I believe this proposed system, while not radically different than our current system, would be an improvement but would not have any of the same issues that concerned HQ about the standard deviation system. While the math used to set up the scoring system may be difficult for many to digest, that's all done behind the scenes and the resulting table is no more difficult to understand than the current Games scoring table, especially if we round all scores to the nearest whole number. If used in the Open, we'd almost certainly have to go out to a couple decimal places, but I think otherwise this system would work fine. And since we are still basing the scores on the placement and not the actual performance, this system also does not allow, as Tony said, "outliers in a single event [to] benefit tremendously." It does, however, reward performances at the top end (and punish performances at the low end) more than the current system.

I appreciate the fact that Tony took the time to review my prior work, and I hope that he and HQ will consider what I've proposed here.


*Below is the actual table (with rounding) that would be used in a field of 45 people (men's Games this year), compared with the current system.

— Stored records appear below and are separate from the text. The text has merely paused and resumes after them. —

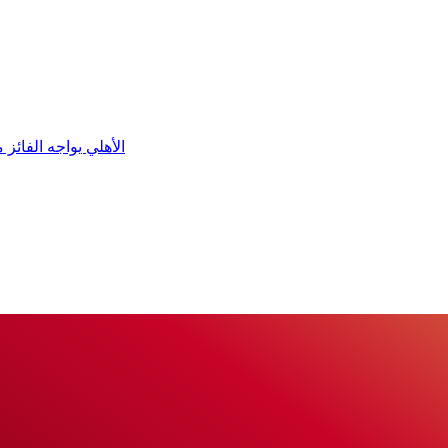
الأهلي يواجه الفائز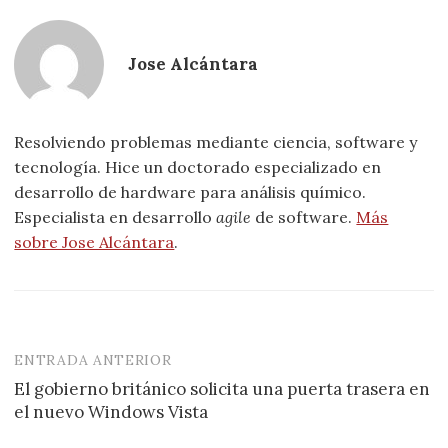
Jose Alcántara
Resolviendo problemas mediante ciencia, software y
tecnología. Hice un doctorado especializado en
desarrollo de hardware para análisis químico.
Especialista en desarrollo
agile
de software.
Más
sobre Jose Alcántara
.
ENTRADA ANTERIOR
Navegación
El gobierno británico solicita una puerta trasera en
de
el nuevo Windows Vista
entradas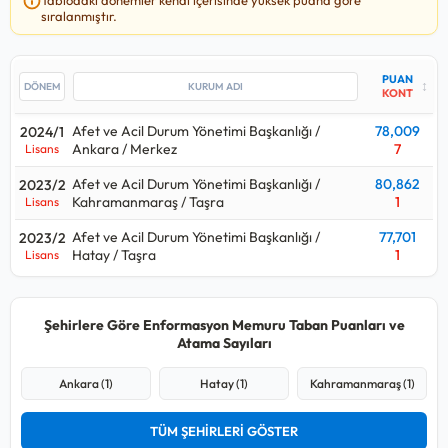
Durum Yönetimi Başkanlığı / Ankara / Merkez kurumuna, en
sıralanmıştır.
yüksek
78,009
puan ile Afet ve Acil Durum Yönetimi Başkanlığı
/ Ankara / Merkez kurumuna yerleşilmiş.
PUAN
↕
Bu kadro için yakın tarihte yapılan yerleştirmede Afet ve Acil
KONT
Durum Yönetimi Başkanlığı / Ankara / Merkez kurumu en çok
7
Afet ve Acil Durum Yönetimi Başkanlığı /
78,009
2024/1
kişi almış.
Ankara / Merkez
7
Lisans
Enformasyon Memuru alımlarında 2023 yılındaki
2
kişilik
Afet ve Acil Durum Yönetimi Başkanlığı /
80,862
2023/2
kontenjan ile 2024 yılındaki
7
kişilik kontenjana bakılırsa
%250
Kahramanmaraş / Taşra
1
Lisans
oranında bir artış gerçekleşmiş.
Afet ve Acil Durum Yönetimi Başkanlığı /
77,701
2023/2
Enformasyon Memuru alımları için açılan kurum ilanlarına
Hatay / Taşra
1
Lisans
bakıldığında
Lisans
mezunlarından alımlar yapıldığı
görülüyor.
Şehirlere Göre Enformasyon Memuru Taban Puanları ve
Enformasyon Memuru
kadrosu hangi puan türünden alıyor
Atama Sayıları
sorusunun cevabı eğitim türüne göre değişmektedir.
Lisans düzeyinde alım yaparsa:
Kpss P3
Ankara (1)
Hatay (1)
Kahramanmaraş (1)
Önlisans düzeyinde alım yaparsa:
Kpss P93
Ortaöğretim düzeyinde alım yaparsa:
Kpss P94
TÜM ŞEHİRLERİ GÖSTER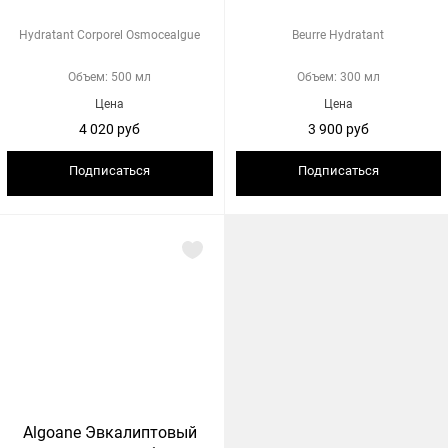
Hydratant Corporel Osmocealgue
Beurre Hydratant
Объем: 500 мл
Объем: 300 мл
Цена
Цена
4 020 руб
3 900 руб
Подписаться
Подписаться
Algoane Эвкалиптовый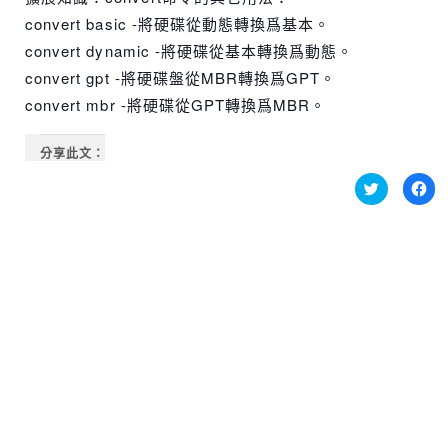
convert basic -將硬碟從動態轉換爲基本。
convert dynamic -將硬碟從基本轉換爲動態。
convert gpt -將硬碟盤從MBR轉換爲GPT。
convert mbr -將硬碟從GPT轉換爲MBR。
分享此文：
分
按
享
一
到
下
Twitter(在
以
新
分
視
享
窗
至
中
Fa
開
新
啟)
視
窗
中
開
啟)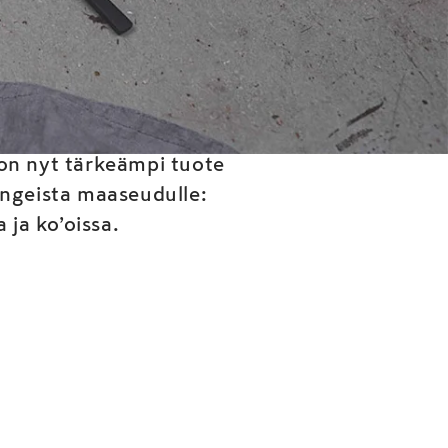
alla
 on nyt tärkeämpi tuote
pungeista maaseudulle:
ja ko’oissa.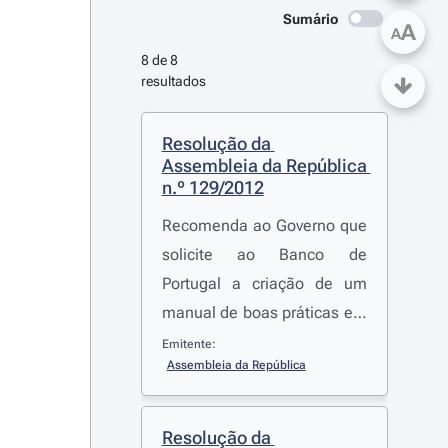
Sumário
A
A
8 de 8 
resultados
Resolução da 
Assembleia da República 
n.º 129/2012
Recomenda ao Governo que
solicite ao Banco de
Portugal a criação de um
manual de boas práticas em
matéria de prevenção e de
Emitente:
Assembleia da República
sanação de situações de
incumprimento de contratos
de crédito com particulares
Resolução da 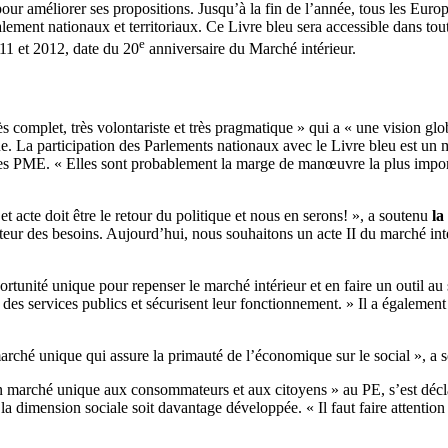
our améliorer ses propositions. Jusqu’à la fin de l’année, tous les Euro
ment nationaux et territoriaux. Ce Livre bleu sera accessible dans toute
e
11 et 2012, date du 20
anniversaire du Marché intérieur.
s complet, très volontariste et très pragmatique » qui a « une vision glob
que. La participation des Parlements nationaux avec le Livre bleu est 
e des PME. « Elles sont probablement la marge de manœuvre la plus importa
acte doit être le retour du politique et nous en serons! », a soutenu
la
hauteur des besoins. Aujourd’hui, nous souhaitons un acte II du marché in
rtunité unique pour repenser le marché intérieur et en faire un outil au se
 des services publics et sécurisent leur fonctionnement. » Il a également
marché unique qui assure la primauté de l’économique sur le social », a 
 marché unique aux consommateurs et aux citoyens » au PE, s’est décla
la dimension sociale soit davantage développée. « Il faut faire attention 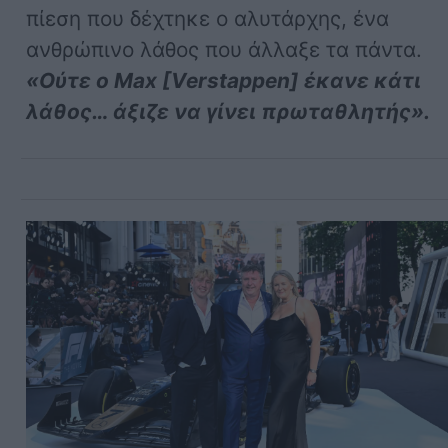
πίεση που δέχτηκε ο αλυτάρχης, ένα
ανθρώπινο λάθος που άλλαξε τα πάντα.
«Ούτε ο Max [Verstappen] έκανε κάτι
λάθος… άξιζε να γίνει πρωταθλητής».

**MATH NOTE: In case you were wondering, here is the actual formula I used in Excel to generate the table: 

POINTS = normsinv(1 - (placement / total athletes) + (0.5 / total athletes)) * (50 / normsinv(1 - (0.5 / total athletes)) + 50

This first part gives us the expected number of standard deviations from the mean, given the athlete's rank. Next we multiply that by 50 and divide by the expected number of standard deviations from the mean for the winner (this will give the winner 50 points and last place -50 points). Then we add 50 to make our scale go from 0-100.